Institute of Education


Linked education data opens up new research opportunities

18 July 2019

New datasets have just been released, linking education data, including GCSE exam results, to the records of Millennium Cohort Study (MCS) participants based in England.

Pupils studying

This new information, produced by UCL Institute of Education’s Centre for Longitudinal Studies (CLS), will allow researchers to more accurately study how pupils born at the turn of this century have progressed through school, including the factors associated with different academic trajectories and attainment. It will be uniquely placed to provide insight into how people from different backgrounds across the country fare in England’s education system today.

The MCS study team worked with the Department for Education (DfE) to securely link the National Pupil Database (NPD) data to cohort members’ survey data.

Cohort members’ parents had been asked for consent to link the NPD education records to their children’s MCS survey data when they were growing up. In England, 94 per cent agreed. Key Stage 1 and 2 test results were first linked in 2012. The new data linkage, which includes GCSE exam results, means researchers will be able to explore detailed information on cohort members’ progress through schools in England, from reception to year 11.

Other NPD pupil-level data in the new datasets includes information on absences, ethnicity, languages spoken at home, special educational needs, and eligibility for free school meals. This is included in the School Census data on pupils attending maintained schools.

In addition, school-level data from Local Education Authority School Information Service (LEASIS) files has been linked to the study, covering the type of school the cohort member attended, the percentage of pupils on free school meals and the percentage of pupils with special needs at their school. School level variables have been derived allowing researchers to identify which schools had changed their Unique Reference Number between years and the reasons for that change.

Professor Emla Fitzsimons, Director of MCS, said: “Education researchers and policymakers can now track the performance of a generation of young people in England across much of their school lives. Linking this education data to MCS provides a unique resource for the study of a wide range of topics, for instance, the links between early childhood, family background and education trajectories, and the interplay between education and other aspects of people’s lives such as mental health and wellbeing.

“This new linked data will help to improve the scope and quality of education-related research, which will have the potential to benefit policy and practice, and ultimately current and future school pupils.”

Cohort members’ survey data and linked education records are anonymised and can be accessed securely by bona fide, registered researchers through the UK Data Service (UKDS).

These newly released datasets relate to cohort members in England only, but work is ongoing to also link education data to the survey data of cohort members in Scotland, Wales and Northern Ireland.
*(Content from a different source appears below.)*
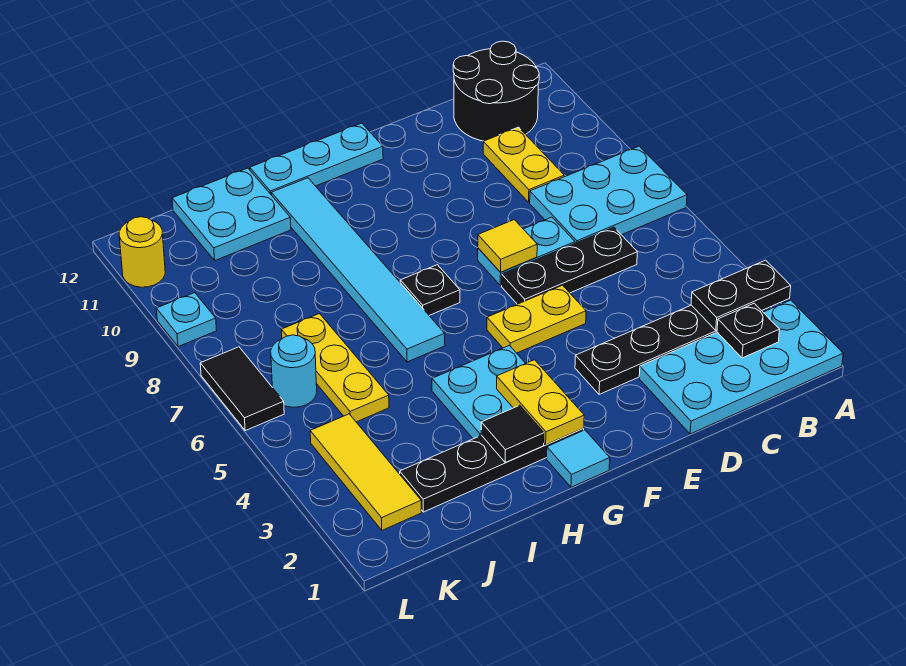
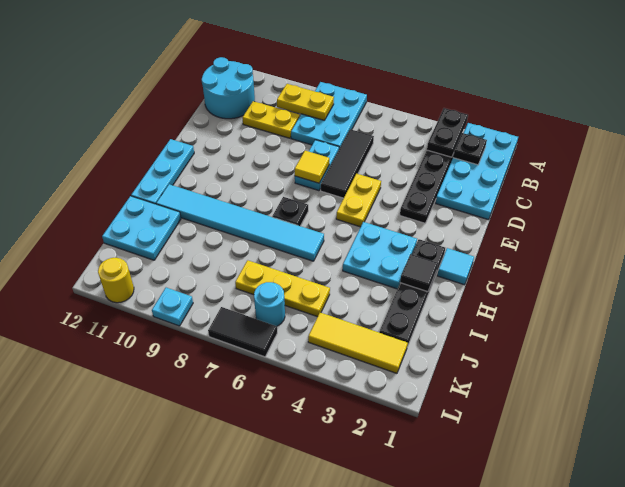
black 2x2 round brick [453,41,539,141] -> cyan 2x2 round brick [202,57,255,119]
black 1x3 plate [502,227,637,304] -> black 1x3 tile [321,129,374,198]
yellow 1x2 plate [497,360,584,445] -> yellow 1x2 plate moved to [277,84,334,120]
Key Stage 1 test scores have already been linked for Scotland and Wales, and these datasets are available to researchers now. Plans are in place to link Key Stage 2 test scores and GCSE exam results for these cohort members.

This latest development is part of a wider programme of data linkage work under way at CLS, which runs the MCS and three other cohort studies – the 1958 National Child Development Study, the 1970 British Cohort Study, and Next Steps.